許久后,太陽偏西,她緊緊依偎着他的身子不再顫抖,哭聲也漸漸變小,直到這時,他才取出手帕為她擦拭眼睛,問她:“哭完了?能聽我說話嗎?”

雲彤不看他,默默點頭。

“很好。”飛狐用手托着她的下巴,讓她看着他,嚴肅地說。“那你聽好,因為以後我不會再跟你說這些話。”

雲彤眨着酸澀的眼睛看着他,對他少見的嚴肅有點不知所措。

而飛狐對她的反應似乎很滿意,他用指頭抹去她下巴上的一點沙粒說:“我真心喜歡你、愛你,無論你發生什麼事,這點永遠都不會變。
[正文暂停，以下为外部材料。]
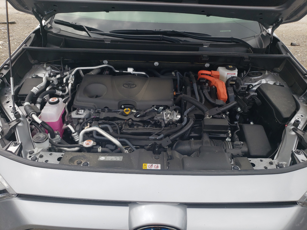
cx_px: 154
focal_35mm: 26
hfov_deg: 67.3
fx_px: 231
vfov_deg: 53.1
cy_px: 115
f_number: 1.5
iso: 50
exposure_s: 1/1429
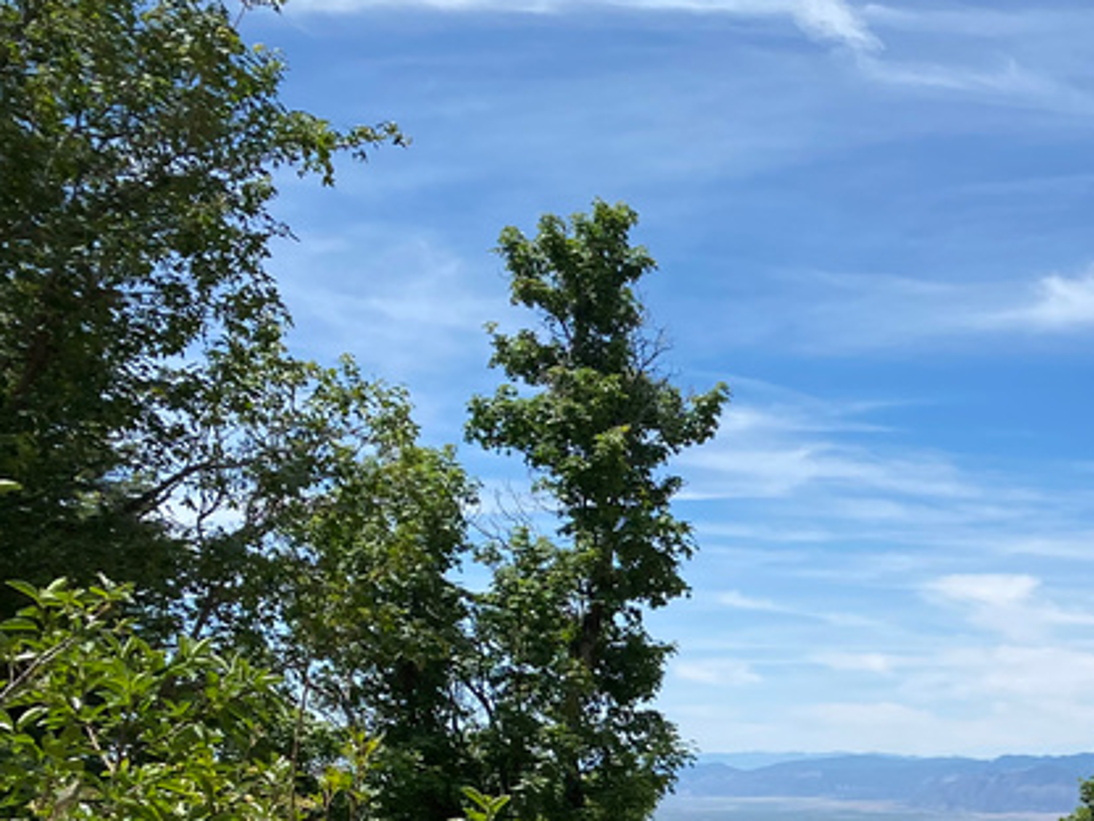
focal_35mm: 64
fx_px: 2023
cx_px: 1344
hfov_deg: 26.6
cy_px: 763
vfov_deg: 22.3
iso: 32
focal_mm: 4.25
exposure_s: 1/3610
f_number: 1.8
”

雲彤的下唇再次哆嗦起來,飛狐立刻緊張地注視着她的眼睛,看那裏是否又積聚了淚水,現在他可真的不希望她再像那樣傷心大哭!

幸好她沒有流淚,而是顫抖地問:“你、你說,你愛……愛我?”

飛狐鬆了口氣,轉而瞪着她。“沒錯,我愛你,愛得心都碎掉了,你難道不知道嗎?”見她震驚地看着他,他無力地嘆息。“喂,乖乖,你不要說你不知道喔,那樣很無禮,也很傷害我的自尊心。”
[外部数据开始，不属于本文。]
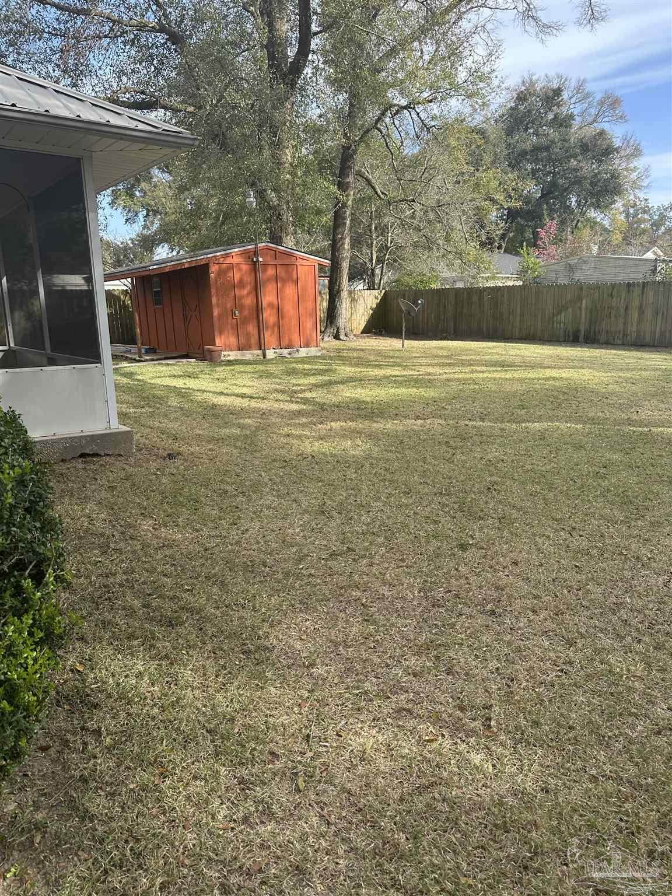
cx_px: 336
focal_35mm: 24
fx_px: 621
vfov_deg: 71.6
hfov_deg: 56.8
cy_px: 448
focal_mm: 6.86
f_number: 1.78
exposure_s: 1/935
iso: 80
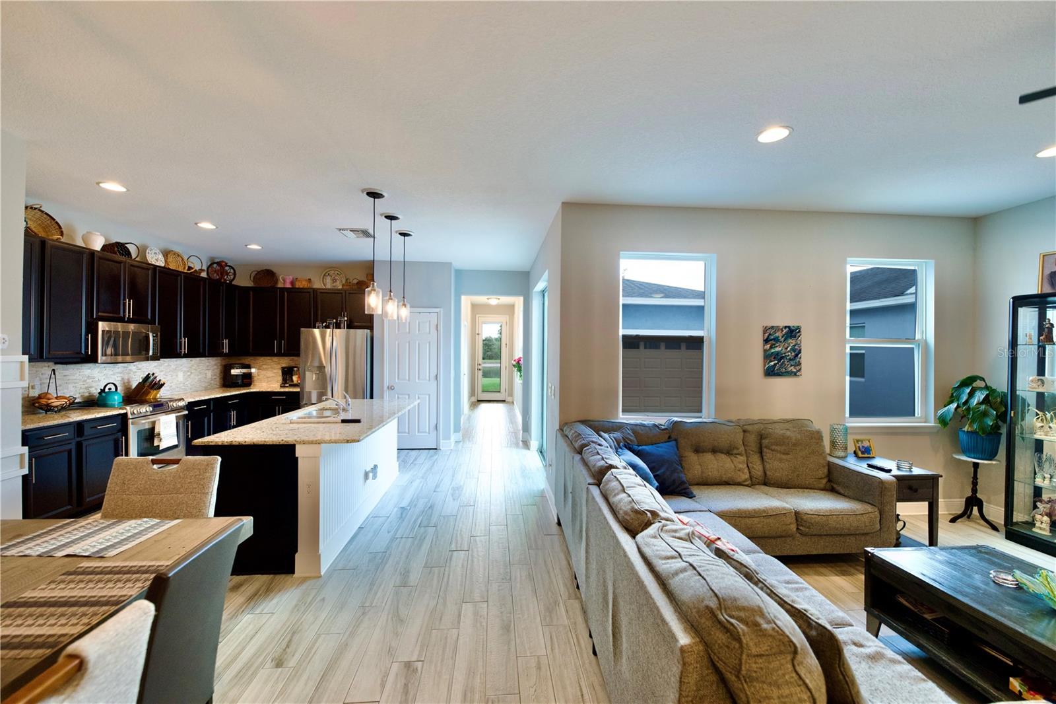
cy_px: 352
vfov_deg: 81.2
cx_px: 528
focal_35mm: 14
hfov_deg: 104.3
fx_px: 411
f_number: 3.5
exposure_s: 1/200
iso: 1600
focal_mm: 14
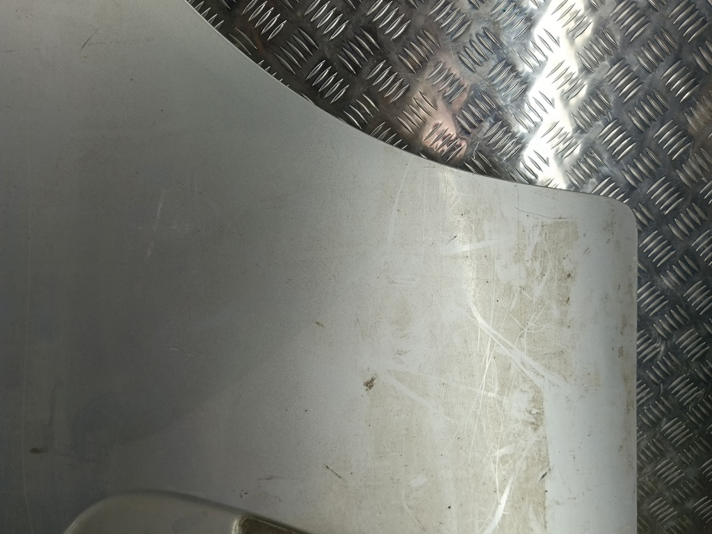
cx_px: 356
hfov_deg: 73.9
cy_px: 267
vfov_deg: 58.9
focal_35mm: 23
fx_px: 473
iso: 91
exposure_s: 1/100
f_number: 1.6
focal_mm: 4.11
“傷自尊?”雲彤納悶地看着他,他這樣強壯俊美的男人,誰能傷他自尊呢?

“正是,就你傷了我的自尊心。”飛狐一臉苦相地說。“我告訴過你的,我,堂堂飛狐大俠,為一個十五六歲、愛哭的小丫頭神魂顛倒,如今被她折磨得心都碎了,可她居然說不知道我愛她,這要是傳出去,我飛狐大俠還有什麼面子?”
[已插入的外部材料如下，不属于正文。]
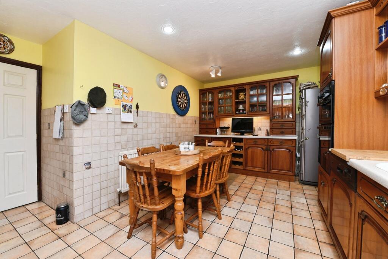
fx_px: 151
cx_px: 194
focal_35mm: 14
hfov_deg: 104.2
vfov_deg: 81.2
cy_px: 130
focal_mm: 14
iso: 800
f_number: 10
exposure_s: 1/60
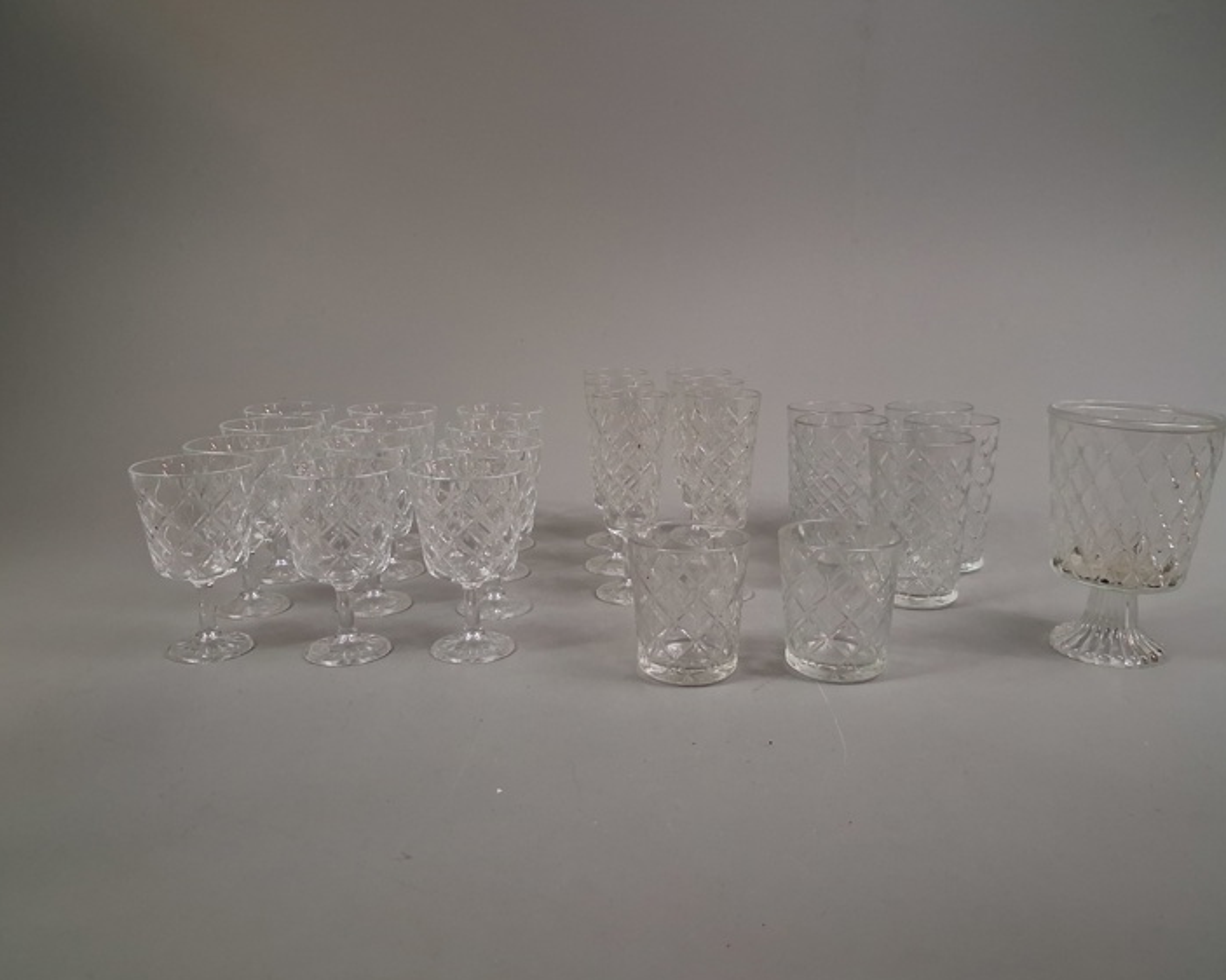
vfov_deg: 48.5
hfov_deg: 58.7
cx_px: 650
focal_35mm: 30
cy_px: 509
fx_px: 1088
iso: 400
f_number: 1.8
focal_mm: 4
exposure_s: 1/120
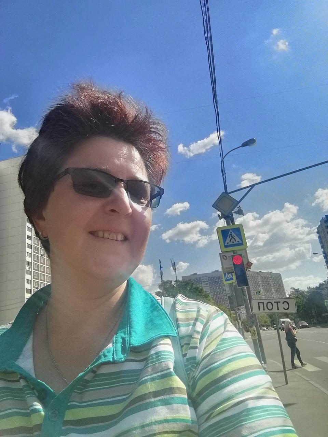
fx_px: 328
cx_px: 164
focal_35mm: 26
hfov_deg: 53.1
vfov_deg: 67.3
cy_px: 218
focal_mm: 2.7
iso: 50
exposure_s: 1/1462
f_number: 2
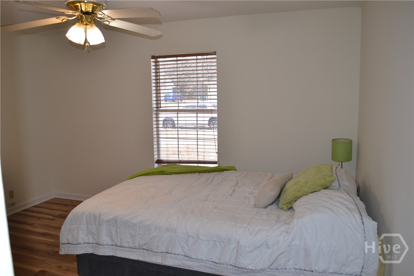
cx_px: 207
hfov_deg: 67.4
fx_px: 310
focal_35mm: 27
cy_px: 138
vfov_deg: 47.9
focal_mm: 18
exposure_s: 1/125
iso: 400
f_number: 4
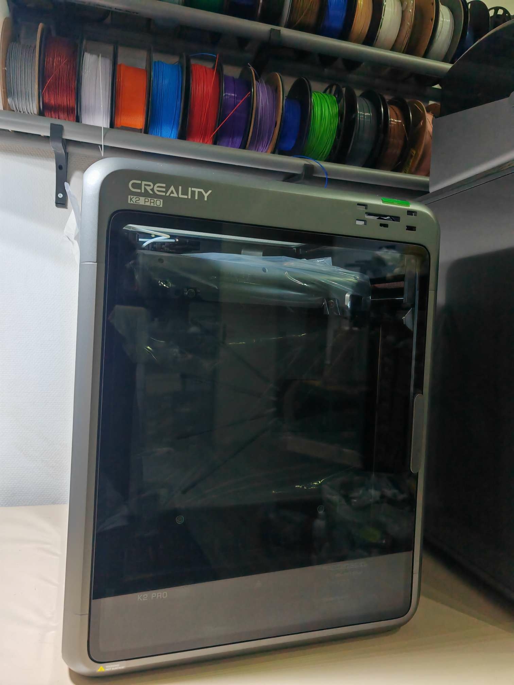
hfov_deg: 51.4
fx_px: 535
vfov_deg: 65.3
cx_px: 257
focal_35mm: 27
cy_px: 342
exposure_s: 1/49
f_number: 1.6
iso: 125
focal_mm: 7.62
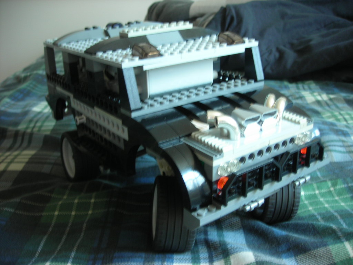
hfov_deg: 49.0
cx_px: 176
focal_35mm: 38
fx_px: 388
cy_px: 132
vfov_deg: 37.7
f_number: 3.2
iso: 50
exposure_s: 1/4.1
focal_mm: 6.3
“我沒說我不知道。”聽他說的嚴重,單純的雲彤俯感內疚,伸出手摟着他,安慰似地說:“我知道你對我好……”

飛狐不樂意地質問:“只是對你好?”

她趕快改口。“不是,是很喜歡我……”

“比喜歡多。”飛狐糾正。

“是,是比喜歡多。”雲彤不忍他着急,趕緊補充道。“如果你不要打斷我的話,你就會聽到我想說的是,你對我很好,很喜歡我、愛我,這些我都知道,可那是在今天以前。現在,我被那個惡魔碰了,不幹凈了,你……”她的聲音漸小。

飛狐立刻打斷她的話。“那個惡魔碰了你,他該死!我不會因為那樣就改變,相反,現在我更喜歡你,更敬重你,也更愛你!”

“真的嗎?”她的眼睛揚起,迎接着他的目光。“你是說真的?”

“水遠不要懷疑我對你說的話。”飛狐親吻她明亮的眼睛,深情地說。“我喜歡你的美麗,敬重你的骨氣,愛你的全部,我要你記住,你是最美麗的女人!”

註:‘訶子’是唐朝女子最貼身的無肩帶內衣。